The TE content of different organisms is variable, sometimes accounting for as much as 60–80% of the genome, as in the case of cereals. More recently, mobile elements have been found to account for about half of the genome size also in the phytopathogenic oomycete Phytophthora infestans and the truffle fungus Tuber melanosporum. Noticeably, a high degree of variability in the number and types of transposons has been documented even in closely related species. For instance, the TE content of the fungal plant pathogens F. oxysporum and F. graminearum differs by a two-fold order of magnitude, 4% and 0.03%, respectively . The observed TE spatial-temporal fluctuations appear to be TE-family dependent and governed by multiple mechanisms including elimination by ectopic recombination, extinction by genetic drift, reintroduction by horizontal transfer, and environmental stress-driven expansion (reviewed by Hua-Van et al. ). Despite the high level of identity (97%) and synteny identified between the genomes of the recently sequenced Vd and Va isolates, the V. albo-atrum genome assembly was distinct in containing far less repetitive DNA than did that of V. dahliae. In particular, VaMs.102 lacked the highly repetitive LS regions present in VdLs.17, and contained neither full-length nor defective VdLTRE5 Copia or “cut-and-paste” DNA elements. This absence seems simply to reflect the isolate of V. albo-atrum sequenced rather than a general feature of the species. In fact, 66% of the other Va isolates we surveyed for the presence of Vd.Ls17 TE-like sequences were positive for the Tc1/mariner DAHLIAE2.
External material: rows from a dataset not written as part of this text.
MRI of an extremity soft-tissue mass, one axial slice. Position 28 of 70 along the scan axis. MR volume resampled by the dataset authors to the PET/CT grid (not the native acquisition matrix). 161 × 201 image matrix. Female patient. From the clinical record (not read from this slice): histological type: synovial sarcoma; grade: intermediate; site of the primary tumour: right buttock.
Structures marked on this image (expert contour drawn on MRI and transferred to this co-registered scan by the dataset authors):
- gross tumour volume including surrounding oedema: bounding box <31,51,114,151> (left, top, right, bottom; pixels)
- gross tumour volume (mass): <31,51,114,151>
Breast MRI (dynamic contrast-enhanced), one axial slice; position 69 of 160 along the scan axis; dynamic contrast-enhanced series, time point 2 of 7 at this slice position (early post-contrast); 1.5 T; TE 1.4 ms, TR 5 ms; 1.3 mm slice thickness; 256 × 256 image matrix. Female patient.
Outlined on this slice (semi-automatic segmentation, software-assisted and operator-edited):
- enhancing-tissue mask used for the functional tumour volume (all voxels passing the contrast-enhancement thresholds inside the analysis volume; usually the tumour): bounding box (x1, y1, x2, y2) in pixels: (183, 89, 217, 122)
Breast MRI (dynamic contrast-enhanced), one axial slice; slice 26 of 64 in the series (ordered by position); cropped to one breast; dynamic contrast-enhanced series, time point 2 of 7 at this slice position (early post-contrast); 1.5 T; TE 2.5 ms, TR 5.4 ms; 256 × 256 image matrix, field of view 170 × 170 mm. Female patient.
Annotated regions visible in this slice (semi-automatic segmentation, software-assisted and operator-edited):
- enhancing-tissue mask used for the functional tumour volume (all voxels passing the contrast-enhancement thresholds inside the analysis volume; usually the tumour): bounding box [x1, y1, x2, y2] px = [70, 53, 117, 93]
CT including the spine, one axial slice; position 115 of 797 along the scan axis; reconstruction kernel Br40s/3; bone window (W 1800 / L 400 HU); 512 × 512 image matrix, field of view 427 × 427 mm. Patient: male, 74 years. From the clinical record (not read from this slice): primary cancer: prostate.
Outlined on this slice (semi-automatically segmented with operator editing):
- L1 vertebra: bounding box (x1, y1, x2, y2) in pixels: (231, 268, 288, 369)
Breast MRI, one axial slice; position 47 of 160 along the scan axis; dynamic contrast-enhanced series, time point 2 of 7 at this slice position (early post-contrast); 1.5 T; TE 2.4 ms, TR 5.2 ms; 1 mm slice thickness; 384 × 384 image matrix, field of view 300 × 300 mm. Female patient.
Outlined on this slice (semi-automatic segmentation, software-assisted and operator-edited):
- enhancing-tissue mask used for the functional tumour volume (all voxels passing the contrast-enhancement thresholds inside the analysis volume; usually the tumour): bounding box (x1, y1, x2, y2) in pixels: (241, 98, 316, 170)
Extensive studies conducted on natural populations of other organisms such as Drosophila and different plant species including Arabidopsis, barley, maize, rice and wheat have clearly demonstrated that transposon dynamics plays a central role also in generating intraspecific variability [69–73]. Our findings have shown that the Copia-like VdLTRE1 and the Gypsy-like retrotransposons are almost ubiquitous in V. dahliae, whereas the Copia-like VdLTRE5 and most of the “cut-and-paste” DNA TEs appear to have a much more limited distribution. Although lack of detection of VdLs.17-like TEs could indeed reflect total absence of mobile elements, those Verticillium genomes without such elements may either contain related sequences that have diverged to a degree that prevented detection under the conditions used in this study (see Materials and Methods), or may simply harbor their own distinct arrays of transposable elements.